First of all.... I miss Alain!
Seven months have flown/crawled by!
Each day is bitter/sweet.
Bitter, because I want him back, I need him, this wasn't supposed to be!
Sweet, because I know what we had! I know where he is! I know we'll be together again!
Not many marriages I know of
have what we had.
Talking, sharing, encouraging,
more talking, more sharing, and more encouraging!
Our daughters still tell me they cry for him...
the grand-kids still talk about so many fun times with him...
I am still meeting so many people that share with me
what a great person he was.
AND HE WAS!
I appreciate so much when people acknowledge
what has happened...
what I still must be going through.
I have recently been the recipient
of a plethora of different
evidences of Heavenly Father's sure love for me.

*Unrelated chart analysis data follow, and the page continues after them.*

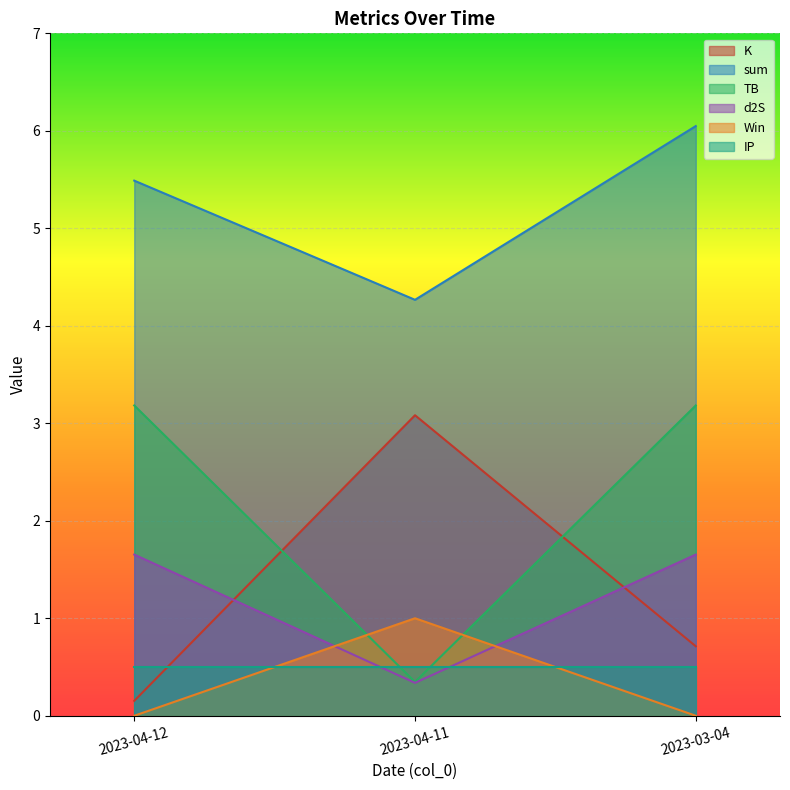

At which label does K reach its peak?

2023-04-11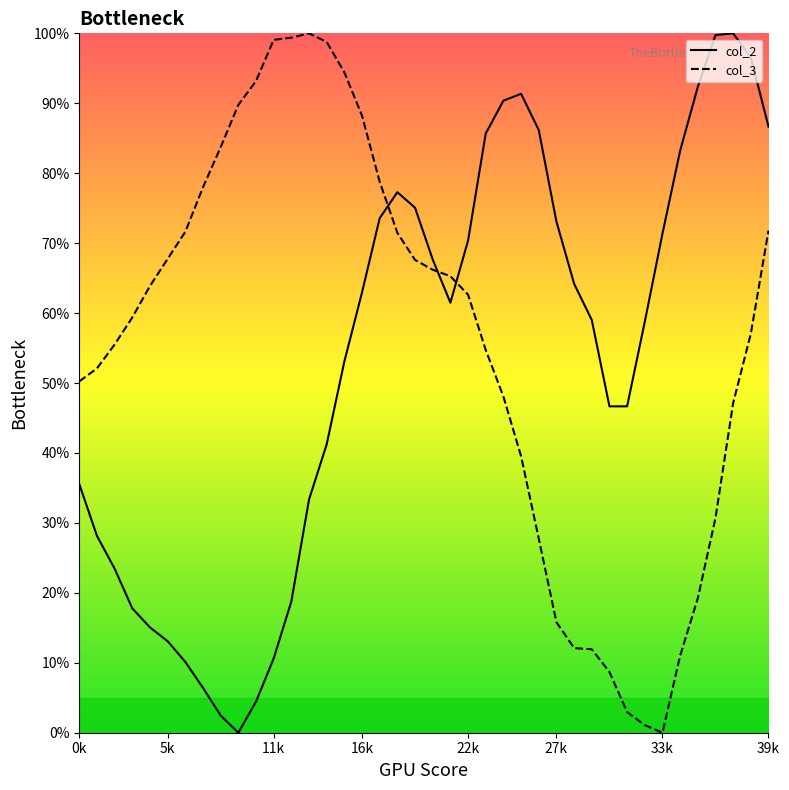

Reading left to right, what are all the values shown in this chart?

col_2: 35.6	28.1	23.5	17.8	15.1	13.1	10.1	6.4	2.5	0.0	4.4	10.6	18.8	33.3	41.2	53.1	63.0	73.6	77.3	75.1	67.7	61.5	70.4	85.7	90.4	91.4	86.2	73.1	64.2	59.0	46.7	46.7	58.8	71.4	83.2	92.3	99.8	100.0	96.5	86.7
col_3: 50.2	52.1	55.5	59.4	63.9	67.8	71.6	78.0	83.7	89.8	93.2	99.1	99.4	100.0	98.8	94.4	88.2	78.8	71.5	67.6	66.2	65.3	62.6	54.7	48.1	39.5	27.8	15.8	12.1	11.9	8.7	2.9	1.1	0.0	11.0	19.2	30.7	47.1	57.1	71.8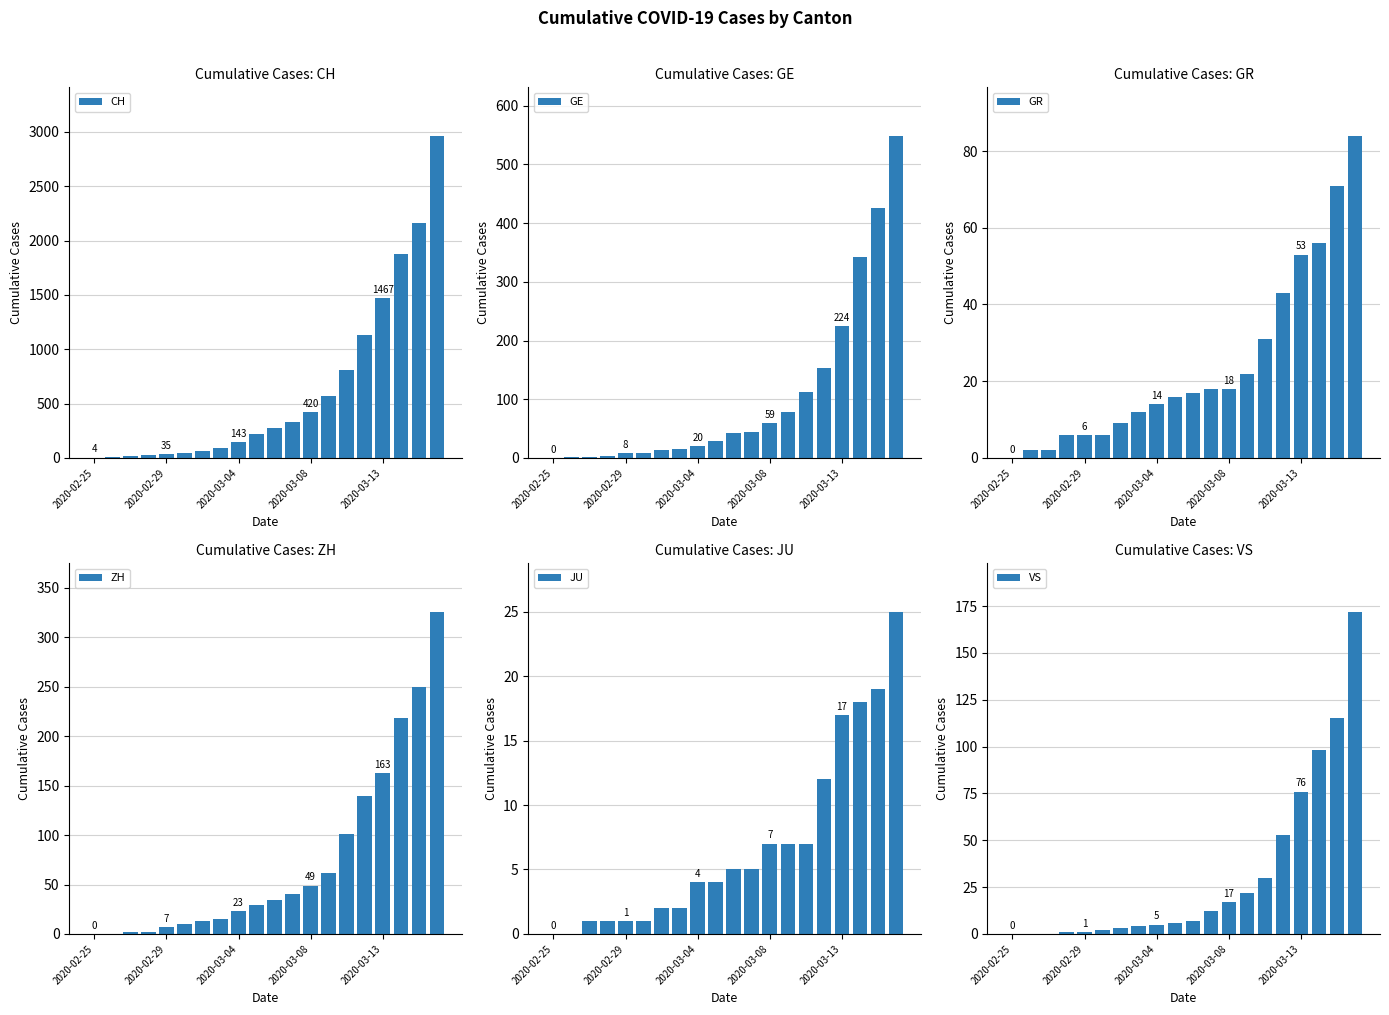

At how many categories does at least one series exceed 244?

10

Family... spent time with grandchildren for two baptisms recently!
Friends... (and their friends)... showing up to do yard work with me!
Notes... in the mail...
Emails... on the computer...
Treats... delivered to my door...
Phone calls (daily)...to check on me...
friends stopping by..., & girlfriends visiting for the weekend!
Each of these gestures are like
a nice warm hug to my heart and spirit!
Thank you my eternal family& friends!
I absolutely know I could not do this without you!
I remain humbled and in awe for my many blessings!